I’ve gotten a few quadcopter flights under my belt and have had a chance to experiment with building different types of DIY frames.
From the beginning I had some doubts about the durability of this frame, because it just felt cheap and shoddy. Even with the more robust landing gear I made out of aluminum and plenty of superglue on all the joints, it still wasn’t very sturdy. So it wasn’t a total surprise when on one of my very first flights, on a slightly out of control but not extremely hard landing on grass one of the arms broke and I was left with this:
None of the electronic components were damaged, and I’d been looking forward to making my own DIY frame so I wasn’t too upset. I did want to get back in the air as soon as possible, so I went to Lowe’s and bought a few parts that I thought would make a decent frame. I got an eight foot length of 1/2″ square wood, and an 8″ by 10″ piece of acrylic. I made some wooden arms that would extend past my propellers in case of another hard landing, and I used the HobbyKing frame’s center plate as a template for where to drill holes. After I attached all the same components and aluminum landing gear, and ended up with my second quadcopter, which I dubbed The Ugly Duckling for obvious reasons.

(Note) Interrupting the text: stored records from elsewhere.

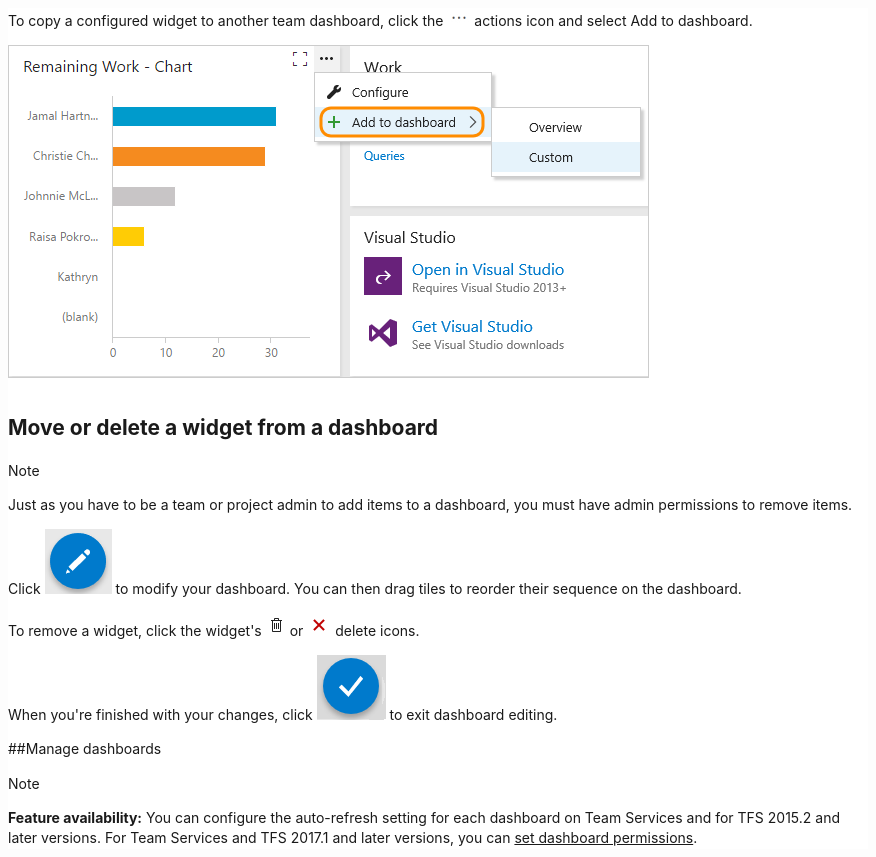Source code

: To copy a configured widget to another team dashboard, click the ![Actions icon](../work/_img/icons/actions-icon.png) actions icon and select Add to dashboard. 

<img src="_img/dashboards-copy-widget.png" alt="Copy a widget to another team dashboard" style="border: 1px solid #CCCCCC;" />  

## Move or delete a widget from a dashboard  

>[!NOTE]  
>Just as you have to be a team or project admin to add items to a dashboard, you must have admin permissions to remove items.  

Click ![Edit dashboard icon](_img/edit-dashboard-icon.png) to modify your dashboard. You can then drag tiles to reorder their sequence on the dashboard. 

To remove a widget, click the widget's ![Trash icon](_img/dashboard-trash-icon.png) or ![Delete icon](_img/dashboard-delete-icon.png) delete icons. 

When you're finished with your changes, click ![Exit edit-dashboard-mode icon](_img/exit-edit-dashboard-mode-icon.png) to exit dashboard editing.


<a id="manage">  </a> 
##Manage dashboards

>[!NOTE]  
>**Feature availability:**  You can  configure the auto-refresh setting for each dashboard on Team Services and for TFS 2015.2 and later versions. For Team Services and TFS 2017.1 and later versions, you can [set dashboard permissions](#set-permissions). 
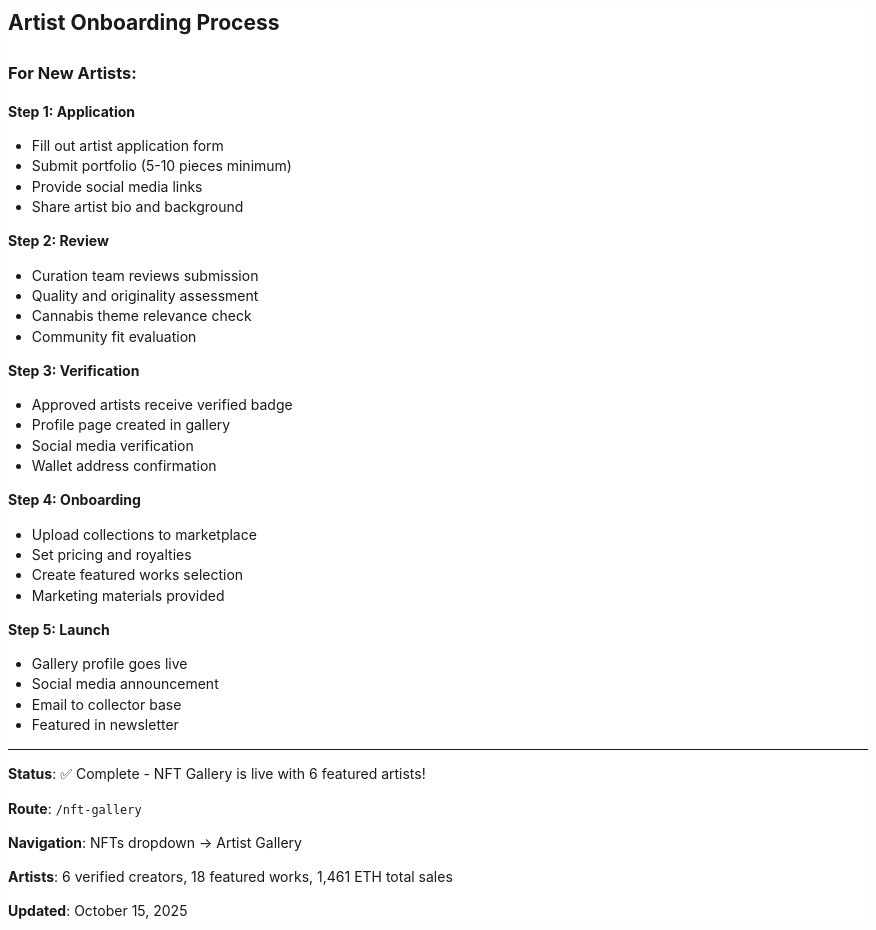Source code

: ## Artist Onboarding Process

### For New Artists:

**Step 1: Application**
- Fill out artist application form
- Submit portfolio (5-10 pieces minimum)
- Provide social media links
- Share artist bio and background

**Step 2: Review**
- Curation team reviews submission
- Quality and originality assessment
- Cannabis theme relevance check
- Community fit evaluation

**Step 3: Verification**
- Approved artists receive verified badge
- Profile page created in gallery
- Social media verification
- Wallet address confirmation

**Step 4: Onboarding**
- Upload collections to marketplace
- Set pricing and royalties
- Create featured works selection
- Marketing materials provided

**Step 5: Launch**
- Gallery profile goes live
- Social media announcement
- Email to collector base
- Featured in newsletter

---

**Status**: ✅ Complete - NFT Gallery is live with 6 featured artists!

**Route**: `/nft-gallery`

**Navigation**: NFTs dropdown → Artist Gallery

**Artists**: 6 verified creators, 18 featured works, 1,461 ETH total sales

**Updated**: October 15, 2025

I think acrylic can be a great material for building quadcopter frames, but thicker pieces are a must. The sheets they have at Lowe’s and Home Depot are very thin and brittle to begin with and drilling a bunch of holes in them can’t be good for the structural integrity. On another not-too-rough grass landing some damage was done to the acrylic sheet that served as the central component of my frame.
My next attempt was to use some 1/8″ thick wood as the center plate for my frame. Again I used the HobbyKing frame as a template for the hole placement and re-used the arms from the Ugly Duckling. I cut the aluminum pieces of my landing gear in half and used one piece on each of the four arms to give it a wider base. Behold the Spruce Goose.
Here is a really short flight video of the Spruce Goose.
The Spruce Goose actually flew pretty well, but I got a little carried away and crashed into a fence. The thin wood split right along the grain.
They aren’t pretty, but the good thing about all of these DIY quadcopter frames is that there are a lot of ways you can build one where the parts only cost around $10 or so and are available locally. If every part of it breaks I can go get replacements immediately, without waiting for spare parts to ship from a website. Also, when you’re building your own you can re-use parts for multiple frames, improve upon your designs quickly based on what works and what doesn’t, and make modifications depending on what you’re trying to do with a particular quadcopter.